GI Bill 85/15 Fix Passes Congress

August 19, 2022

After months of behind-the-scenes work, and two congressional hearings this summer, Congress last week passed by unanimous consent S. 4458, the Ensuring the Best Schools for Veterans Act, and sent it to the president for signature. 

The bipartisan, bicameral bill fixes the regulatory problems institutions experienced with policy changes to the 85/15 rule from the Department of Veterans Affairs (VA) by creating a true 35% waiver. Passage of this bill ensures new veteran students will be able to enroll this fall in the majors they chose to pursue. 

Specifically, the bill reverses the VA “reset” of the 35% waiver and eliminates the need for institutions with less than 35% veteran student enrollment to calculate, maintain or submit 85/15 reports. Institutions will be required to report veteran student enrollment percentages every two years to maintain the 35% waiver. 

The 85/15 rule has been in law for decades and serves as a quality metric by ensuring at least 15% of students in a major pay for the program without using GI Bill benefits.  However, the new VA policy required institutions to count students receiving institutional financial aid on the GI Bill benefit side of the equation, which caused a multitude of programs to be deemed ineligible for veteran enrollment – including some programs without any veteran students enrolled. 

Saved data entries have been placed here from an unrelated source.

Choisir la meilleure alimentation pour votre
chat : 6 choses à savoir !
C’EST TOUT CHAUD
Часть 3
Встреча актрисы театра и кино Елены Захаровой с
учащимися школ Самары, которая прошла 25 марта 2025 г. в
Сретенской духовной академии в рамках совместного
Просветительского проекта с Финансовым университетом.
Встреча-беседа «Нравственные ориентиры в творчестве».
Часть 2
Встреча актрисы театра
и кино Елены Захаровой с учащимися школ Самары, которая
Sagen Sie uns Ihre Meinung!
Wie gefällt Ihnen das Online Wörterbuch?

From the beginning of the implementation of the new policy in late 2021, NAICU heard from many institutions that the new calculations deemed a significant number of programs ineligible for veteran enrollment.  This unintended consequence of blocking access to the very programs veterans were interested in – such as cybersecurity, IT, business management, criminal justice or health care fields – is a disservice to veterans and our campus communities.

The 35% waiver has been in law for decades as well, with the congressional intent that if an institution serves veteran students that represent fewer than 35% of its total enrollment, then the 85/15 programmatic calculation is unnecessary. In a May survey of NAICU members, all but one indicated they have significantly fewer than 35% veteran student enrollment, but that they serve the veteran student population well. Also, 90% of responding institutions participate in the GI Bill Yellow Ribbon Program, providing an institutional funding match to VA dollars for veteran tuition. 

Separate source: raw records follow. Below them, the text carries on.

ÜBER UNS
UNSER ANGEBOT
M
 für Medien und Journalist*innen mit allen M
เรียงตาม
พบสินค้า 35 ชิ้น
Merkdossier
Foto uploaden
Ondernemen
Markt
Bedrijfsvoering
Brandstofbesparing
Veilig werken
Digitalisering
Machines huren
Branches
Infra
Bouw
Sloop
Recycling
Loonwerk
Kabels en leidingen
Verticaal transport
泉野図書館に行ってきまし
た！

To advocate in support of the bill, NAICU asked members to contact their Representative and Senators regularly over the last six months, and to share the story of how they serve veteran students, how they match GI Bill funds, and what the new VA reset meant for their enrollment outlook. Presidents in the districts and states of members of the House and Senate Committees on Veterans’ Affairs were particularly helpful in communicating the direct impact of the VA policy changes on the veteran students’ ability to enroll in desired majors in their states. 

In Washington, NAICU worked closely with committee staff and colleagues in the other higher education associations to review legislative proposals and generate support for the bill. The quick passage this summer indicated Congress understood the problem needed to be corrected soon so that veteran students could enroll this fall.

Once the president signs the bill, the next step will be for the VA to issue an implementation plan. The VA has informally indicated that it should not be difficult to approve the 35% waivers, because colleges have been in the process of applying for them since January. As soon as public information is available, NAICU will share it with members.